Pictures stay out of the output. Return exactly the lines below from the one with "Проложить маршрут" down to the one with "Por las obras en el acueducto, Sameep", both included, and nothing more.

### The data
####

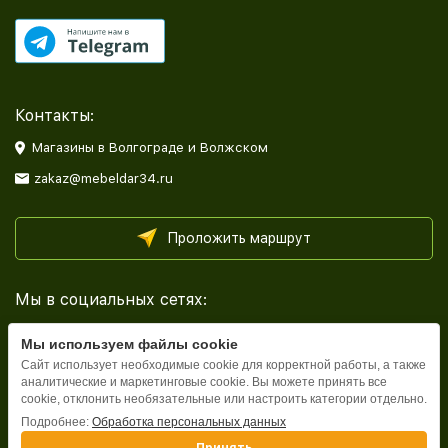
Контакты:
Магазины в Волгограде и Волжском
zakaz@mebeldar34.ru
Проложить маршрут
Мы в социальных сетях:
Мы используем файлы cookie
Сайт использует необходимые cookie для корректной работы, а также
аналитические и маркетинговые cookie. Вы можете принять все
cookie, отклонить необязательные или настроить категории отдельно.
Каталог
Подробнее:
Обработка персональных данных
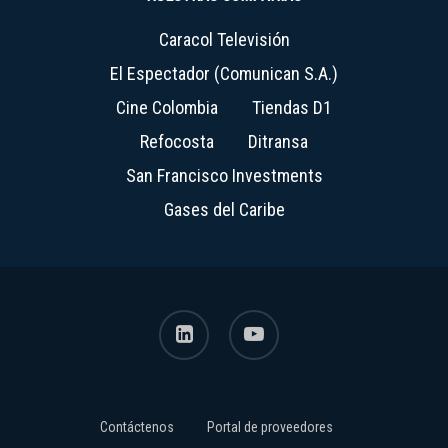
Caracol Televisión
El Espectador (Comunican S.A.)
Cine Colombia
Tiendas D1
Refocosta
Ditransa
San Francisco Investments
Gases del Caribe
linkedin
youtube
Contáctenos
Portal de proveedores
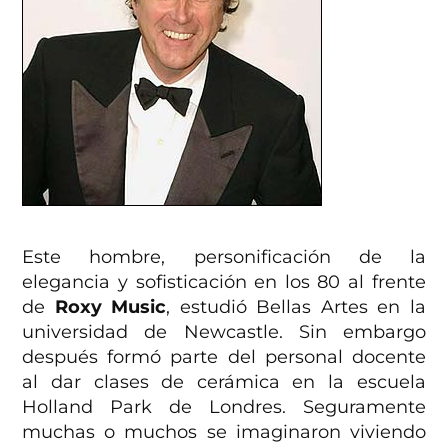
Este hombre, personificación de la
elegancia y sofisticación en los 80 al frente
de
Roxy Music
, estudió Bellas Artes en la
universidad de Newcastle. Sin embargo
después formó parte del personal docente
al dar clases de cerámica en la escuela
Holland Park de Londres. Seguramente
muchas o muchos se imaginaron viviendo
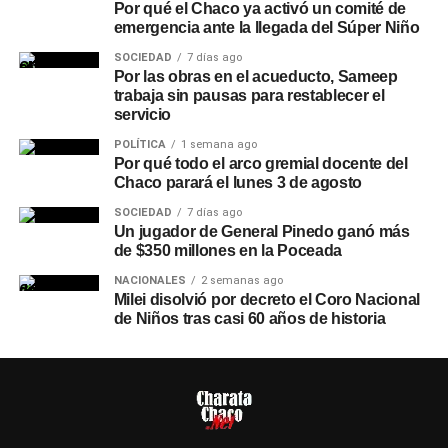
Por qué el Chaco ya activó un comité de
emergencia ante la llegada del Súper Niño
SOCIEDAD
7 días ago
Por las obras en el acueducto, Sameep
trabaja sin pausas para restablecer el
servicio
POLÍTICA
1 semana ago
Por qué todo el arco gremial docente del
Chaco parará el lunes 3 de agosto
SOCIEDAD
7 días ago
Un jugador de General Pinedo ganó más
de $350 millones en la Poceada
NACIONALES
2 semanas ago
Milei disolvió por decreto el Coro Nacional
de Niños tras casi 60 años de historia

####

### Exercise answer
Проложить маршрут
Мы в социальных сетях:
Мы используем файлы cookie
Сайт использует необходимые cookie для корректной работы, а также
аналитические и маркетинговые cookie. Вы можете принять все
cookie, отклонить необязательные или настроить категории отдельно.
Каталог
Подробнее:
Обработка персональных данных
Caracol Televisión
El Espectador (Comunican S.A.)
Cine Colombia
Tiendas D1
Refocosta
Ditransa
San Francisco Investments
Gases del Caribe
linkedin
youtube
Contáctenos
Portal de proveedores
Este hombre, personificación de la
elegancia y sofisticación en los 80 al frente
de
Roxy Music
, estudió Bellas Artes en la
universidad de Newcastle. Sin embargo
después formó parte del personal docente
al dar clases de cerámica en la escuela
Holland Park de Londres. Seguramente
muchas o muchos se imaginaron viviendo
Por qué el Chaco ya activó un comité de
emergencia ante la llegada del Súper Niño
SOCIEDAD
7 días ago
Por las obras en el acueducto, Sameep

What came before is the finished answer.